(MATERIAL SHOWN):
= = = = = = =
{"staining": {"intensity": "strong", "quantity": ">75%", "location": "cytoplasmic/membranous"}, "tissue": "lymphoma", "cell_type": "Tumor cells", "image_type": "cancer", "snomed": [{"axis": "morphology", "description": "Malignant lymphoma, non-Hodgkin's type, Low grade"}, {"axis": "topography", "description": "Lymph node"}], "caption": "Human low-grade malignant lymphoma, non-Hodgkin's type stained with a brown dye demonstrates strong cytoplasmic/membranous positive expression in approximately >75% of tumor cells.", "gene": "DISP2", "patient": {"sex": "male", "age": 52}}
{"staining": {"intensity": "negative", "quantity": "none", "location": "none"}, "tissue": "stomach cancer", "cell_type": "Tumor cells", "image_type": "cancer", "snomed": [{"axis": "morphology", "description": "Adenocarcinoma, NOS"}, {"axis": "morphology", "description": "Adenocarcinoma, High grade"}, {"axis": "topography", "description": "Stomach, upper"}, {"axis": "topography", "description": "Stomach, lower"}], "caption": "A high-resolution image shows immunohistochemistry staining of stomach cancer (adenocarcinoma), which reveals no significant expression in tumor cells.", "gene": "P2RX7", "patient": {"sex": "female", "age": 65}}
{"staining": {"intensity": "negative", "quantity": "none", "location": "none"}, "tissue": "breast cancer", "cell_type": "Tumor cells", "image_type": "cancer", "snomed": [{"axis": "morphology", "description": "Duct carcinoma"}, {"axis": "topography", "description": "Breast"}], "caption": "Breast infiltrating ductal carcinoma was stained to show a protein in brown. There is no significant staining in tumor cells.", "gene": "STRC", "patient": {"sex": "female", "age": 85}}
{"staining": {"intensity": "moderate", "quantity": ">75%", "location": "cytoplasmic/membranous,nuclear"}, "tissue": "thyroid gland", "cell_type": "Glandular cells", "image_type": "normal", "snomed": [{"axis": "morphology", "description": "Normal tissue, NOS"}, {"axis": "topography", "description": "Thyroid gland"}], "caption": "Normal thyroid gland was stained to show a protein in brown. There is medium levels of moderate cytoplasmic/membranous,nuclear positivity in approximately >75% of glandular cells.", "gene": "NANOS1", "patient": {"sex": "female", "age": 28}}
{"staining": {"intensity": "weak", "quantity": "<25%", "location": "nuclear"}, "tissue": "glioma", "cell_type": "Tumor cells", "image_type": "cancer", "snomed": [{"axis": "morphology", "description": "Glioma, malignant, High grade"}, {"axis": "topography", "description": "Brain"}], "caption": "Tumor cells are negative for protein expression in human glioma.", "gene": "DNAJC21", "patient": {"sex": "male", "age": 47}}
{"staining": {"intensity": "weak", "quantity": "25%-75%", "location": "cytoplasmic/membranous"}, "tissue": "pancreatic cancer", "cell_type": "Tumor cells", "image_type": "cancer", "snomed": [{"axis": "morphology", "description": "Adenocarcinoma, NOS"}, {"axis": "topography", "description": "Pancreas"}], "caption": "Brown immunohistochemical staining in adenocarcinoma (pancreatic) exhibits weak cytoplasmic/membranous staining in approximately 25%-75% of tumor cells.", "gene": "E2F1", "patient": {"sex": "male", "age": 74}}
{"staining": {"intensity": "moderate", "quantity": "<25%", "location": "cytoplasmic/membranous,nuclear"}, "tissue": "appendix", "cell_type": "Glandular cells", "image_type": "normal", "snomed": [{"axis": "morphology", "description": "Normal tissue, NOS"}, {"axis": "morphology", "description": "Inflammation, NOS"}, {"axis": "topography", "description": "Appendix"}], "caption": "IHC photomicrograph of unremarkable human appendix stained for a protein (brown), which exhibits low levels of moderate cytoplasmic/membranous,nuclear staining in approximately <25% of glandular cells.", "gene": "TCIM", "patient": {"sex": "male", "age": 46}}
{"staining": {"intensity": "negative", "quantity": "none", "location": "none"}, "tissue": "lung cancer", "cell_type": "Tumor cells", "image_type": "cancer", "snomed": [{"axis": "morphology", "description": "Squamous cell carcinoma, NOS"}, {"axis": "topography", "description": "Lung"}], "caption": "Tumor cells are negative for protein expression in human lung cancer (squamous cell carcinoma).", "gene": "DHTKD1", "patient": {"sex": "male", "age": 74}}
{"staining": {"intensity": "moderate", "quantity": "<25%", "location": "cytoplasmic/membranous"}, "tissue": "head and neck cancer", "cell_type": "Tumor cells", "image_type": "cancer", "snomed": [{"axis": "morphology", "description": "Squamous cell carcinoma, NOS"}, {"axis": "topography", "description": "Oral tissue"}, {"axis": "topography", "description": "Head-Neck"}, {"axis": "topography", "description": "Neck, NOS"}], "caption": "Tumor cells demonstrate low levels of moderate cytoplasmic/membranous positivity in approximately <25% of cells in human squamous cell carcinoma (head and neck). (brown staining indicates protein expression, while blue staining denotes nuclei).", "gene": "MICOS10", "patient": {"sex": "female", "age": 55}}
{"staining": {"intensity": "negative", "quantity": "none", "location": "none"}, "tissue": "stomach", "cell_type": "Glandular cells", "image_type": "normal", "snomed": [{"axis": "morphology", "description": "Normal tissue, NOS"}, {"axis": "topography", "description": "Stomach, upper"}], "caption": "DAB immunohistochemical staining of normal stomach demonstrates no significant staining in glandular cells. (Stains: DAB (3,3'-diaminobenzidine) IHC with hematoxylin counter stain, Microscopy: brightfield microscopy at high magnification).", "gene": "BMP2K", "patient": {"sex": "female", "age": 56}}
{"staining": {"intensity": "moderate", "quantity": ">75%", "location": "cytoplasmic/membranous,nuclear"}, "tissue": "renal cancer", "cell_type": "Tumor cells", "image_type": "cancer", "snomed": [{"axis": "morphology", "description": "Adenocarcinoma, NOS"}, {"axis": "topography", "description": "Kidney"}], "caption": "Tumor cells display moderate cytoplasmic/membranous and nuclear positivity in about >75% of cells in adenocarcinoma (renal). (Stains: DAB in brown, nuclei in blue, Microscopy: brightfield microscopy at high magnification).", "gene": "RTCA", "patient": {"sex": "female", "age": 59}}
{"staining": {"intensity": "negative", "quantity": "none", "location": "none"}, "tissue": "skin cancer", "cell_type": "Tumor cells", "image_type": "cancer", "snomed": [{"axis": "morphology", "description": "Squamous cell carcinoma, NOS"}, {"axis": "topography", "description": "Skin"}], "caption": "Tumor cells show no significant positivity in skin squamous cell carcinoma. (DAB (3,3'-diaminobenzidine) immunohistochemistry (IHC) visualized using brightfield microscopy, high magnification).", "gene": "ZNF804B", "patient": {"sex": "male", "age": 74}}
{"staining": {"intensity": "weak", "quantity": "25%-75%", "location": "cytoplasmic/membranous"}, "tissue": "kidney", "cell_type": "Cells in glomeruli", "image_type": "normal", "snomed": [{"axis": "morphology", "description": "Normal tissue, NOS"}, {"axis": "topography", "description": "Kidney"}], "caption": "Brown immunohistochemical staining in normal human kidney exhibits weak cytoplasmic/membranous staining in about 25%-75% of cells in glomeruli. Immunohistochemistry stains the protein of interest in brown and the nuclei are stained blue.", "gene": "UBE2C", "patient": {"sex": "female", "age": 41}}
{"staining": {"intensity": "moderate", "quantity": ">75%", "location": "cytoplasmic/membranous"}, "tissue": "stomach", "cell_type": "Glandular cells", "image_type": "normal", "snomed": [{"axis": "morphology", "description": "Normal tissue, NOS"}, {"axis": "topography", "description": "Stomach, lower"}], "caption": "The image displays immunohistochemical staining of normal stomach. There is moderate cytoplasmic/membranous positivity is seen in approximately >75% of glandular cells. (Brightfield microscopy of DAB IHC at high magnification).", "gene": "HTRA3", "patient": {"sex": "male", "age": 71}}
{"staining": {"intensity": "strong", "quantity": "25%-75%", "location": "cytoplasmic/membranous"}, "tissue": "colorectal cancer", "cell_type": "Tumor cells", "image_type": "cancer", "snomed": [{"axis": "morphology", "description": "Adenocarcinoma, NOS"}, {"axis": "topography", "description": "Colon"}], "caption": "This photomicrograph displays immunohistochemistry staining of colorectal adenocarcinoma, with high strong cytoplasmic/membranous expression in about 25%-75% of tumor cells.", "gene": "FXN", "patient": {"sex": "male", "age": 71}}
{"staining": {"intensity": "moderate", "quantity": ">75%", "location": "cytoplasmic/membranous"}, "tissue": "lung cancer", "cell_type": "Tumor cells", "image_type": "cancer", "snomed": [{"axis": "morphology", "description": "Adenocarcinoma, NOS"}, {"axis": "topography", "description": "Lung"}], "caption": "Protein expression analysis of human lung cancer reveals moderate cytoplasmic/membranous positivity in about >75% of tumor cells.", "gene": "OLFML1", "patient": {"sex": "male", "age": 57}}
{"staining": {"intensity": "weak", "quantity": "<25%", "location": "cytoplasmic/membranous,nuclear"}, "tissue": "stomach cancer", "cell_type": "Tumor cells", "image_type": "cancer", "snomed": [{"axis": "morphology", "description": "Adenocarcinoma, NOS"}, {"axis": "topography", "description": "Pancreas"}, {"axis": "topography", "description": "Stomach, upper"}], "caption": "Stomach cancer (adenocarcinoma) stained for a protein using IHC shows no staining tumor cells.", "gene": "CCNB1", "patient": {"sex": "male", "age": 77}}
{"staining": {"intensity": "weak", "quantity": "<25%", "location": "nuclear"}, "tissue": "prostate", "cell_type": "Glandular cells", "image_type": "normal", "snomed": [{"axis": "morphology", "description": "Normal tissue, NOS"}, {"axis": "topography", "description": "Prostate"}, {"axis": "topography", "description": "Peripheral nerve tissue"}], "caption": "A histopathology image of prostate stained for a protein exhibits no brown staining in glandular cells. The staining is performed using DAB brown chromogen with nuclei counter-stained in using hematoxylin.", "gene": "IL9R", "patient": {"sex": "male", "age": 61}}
= = = = = = =
(GOAL OF THE EXERCISE):
Out of the entries above, write out only the lines between the line holding "staining in normal" and the line holding "photomicrograph displays immunohistochemistry", inclusive, each exactly as given.

(TASK RESULT):
{"staining": {"intensity": "weak", "quantity": "25%-75%", "location": "cytoplasmic/membranous"}, "tissue": "kidney", "cell_type": "Cells in glomeruli", "image_type": "normal", "snomed": [{"axis": "morphology", "description": "Normal tissue, NOS"}, {"axis": "topography", "description": "Kidney"}], "caption": "Brown immunohistochemical staining in normal human kidney exhibits weak cytoplasmic/membranous staining in about 25%-75% of cells in glomeruli. Immunohistochemistry stains the protein of interest in brown and the nuclei are stained blue.", "gene": "UBE2C", "patient": {"sex": "female", "age": 41}}
{"staining": {"intensity": "moderate", "quantity": ">75%", "location": "cytoplasmic/membranous"}, "tissue": "stomach", "cell_type": "Glandular cells", "image_type": "normal", "snomed": [{"axis": "morphology", "description": "Normal tissue, NOS"}, {"axis": "topography", "description": "Stomach, lower"}], "caption": "The image displays immunohistochemical staining of normal stomach. There is moderate cytoplasmic/membranous positivity is seen in approximately >75% of glandular cells. (Brightfield microscopy of DAB IHC at high magnification).", "gene": "HTRA3", "patient": {"sex": "male", "age": 71}}
{"staining": {"intensity": "strong", "quantity": "25%-75%", "location": "cytoplasmic/membranous"}, "tissue": "colorectal cancer", "cell_type": "Tumor cells", "image_type": "cancer", "snomed": [{"axis": "morphology", "description": "Adenocarcinoma, NOS"}, {"axis": "topography", "description": "Colon"}], "caption": "This photomicrograph displays immunohistochemistry staining of colorectal adenocarcinoma, with high strong cytoplasmic/membranous expression in about 25%-75% of tumor cells.", "gene": "FXN", "patient": {"sex": "male", "age": 71}}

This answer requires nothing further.